A lot of the structures were badly damaged in the 1755 Lisbon earthquake.  Today, the site is really a tourist venue and now has some rather nice gardens which were heavy with the scent of orange blossom when we were there.  There are also an extraordinary large numbers of stork nests in the vicinity – I have never before seen so many and so close together.
Minaret and various stork nests

Roman remains
After the chellah we walked on to the gardens of the Royal Palace which our guidebook told us were unmissable.  These were a disappointment and it was mainly municipal type of planting with avenues of trees and lawns including some very nice coral trees.  We didn’t hang around long and walked back to the hotel via the new town and a light bite to eat.

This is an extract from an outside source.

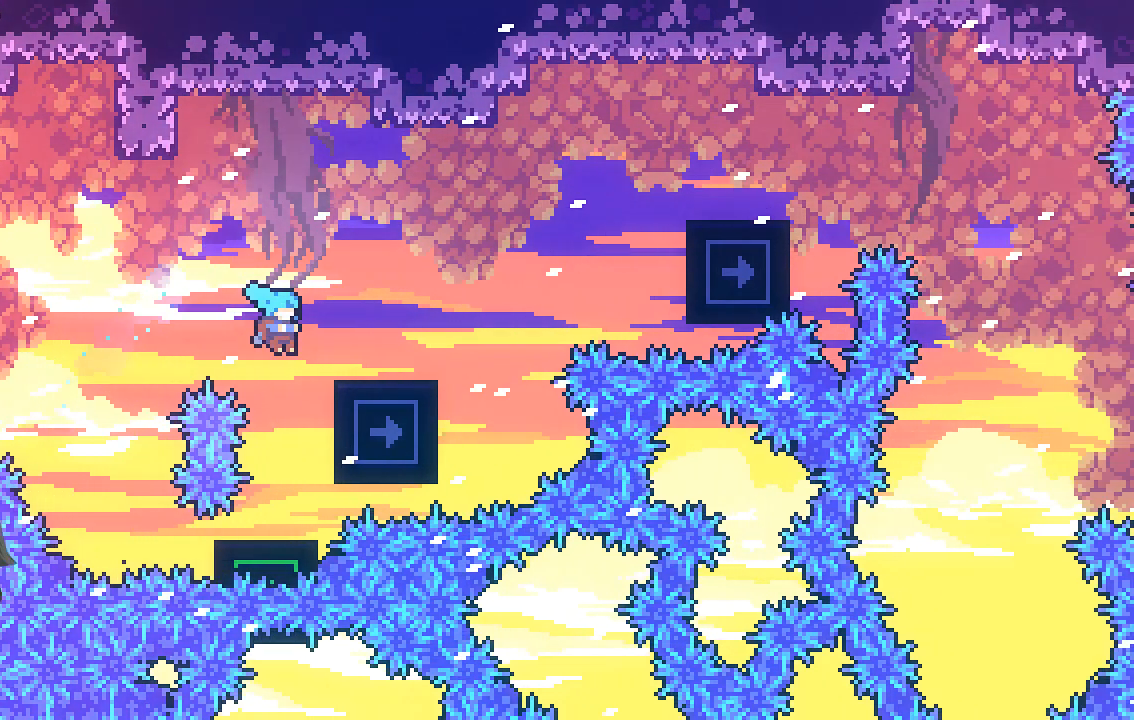
{"buttons": ["R2"], "left_stick": "up-right", "events": [[101, "X", "up"]]}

We got back about 2.30pm all feeling a little tired.  Hanna retired to her room and Chris and I read our books on the sun terrace for a while and then went back into the medina to buy some Moroccan style lamp shades and sconces.  We then continued reading, but got a bit cold outside so moved down into the courtyard of the Riad.  Hanna is still not interested in food so Chris and I went out for a bite to eat in a restaurant by the river before coming back to the Riad and having some wine in our room. 

Saturday, 22 March 2014

22nd March

We regretfully left our delightful Maison D’hote and decided to take the motorway to Rabat which was scheduled to take about 3 hours.  We skirted the edge of Casablanca, which sounds so romantic but in the flesh looked very different, although to be fair areas near motorways of any major city are never the most picturesque. 

Completely over the top....?!!
The motorways make for interesting driving as they’re only 2 lanes with crash barriers between the 2 directions of traffic appearing intermittently for just small stretches.  Add to that, people cleaning up rubbish in the verges, buses stopping to off load passengers, people riding in the open backs of trucks, police road blocks and sheep and cattle plus the shepherd grazing at the edge of the road – you realise it’s very different driving to health and safety conscious Europe.

Chris once again did a brilliant job of negotiating the chaotic traffic in the city centre and we ended up parked near out hotel.  We’d been told to look for a large hotel as the landmark for where to park our car, but never saw it so Chris pulled up around the corner.  I then phoned the riad, and within 10 minutes a very charming man appeared who took us to the correct parking, fixed us up with a guide for tomorrow and then led us to the riad.  

Part of the Andalusian garden
The riad itself is lovely with the usual cool courtyard with a central fountain surrounded by the rooms.  We’ve got 2 rooms upstairs which are lovely and close to the roof top pool with its unappealing murky cold water.
We then set off to the Kasbah which is very close by and looked fabulous in our guidebooks.  In reality, it wasn’t quite so nice but I enjoyed the Andalusian garden and especially the tiny kittens playing in it!  We then wandered through the medina stopping off to look in various shops for Moroccan style wall sconces for our still to be designed Moroccan style rood terrace over our garage.  We found some nice ones but baulked at the price (about €20 for two), but having subsequently checked the prices on the web have decided they’re a good deal!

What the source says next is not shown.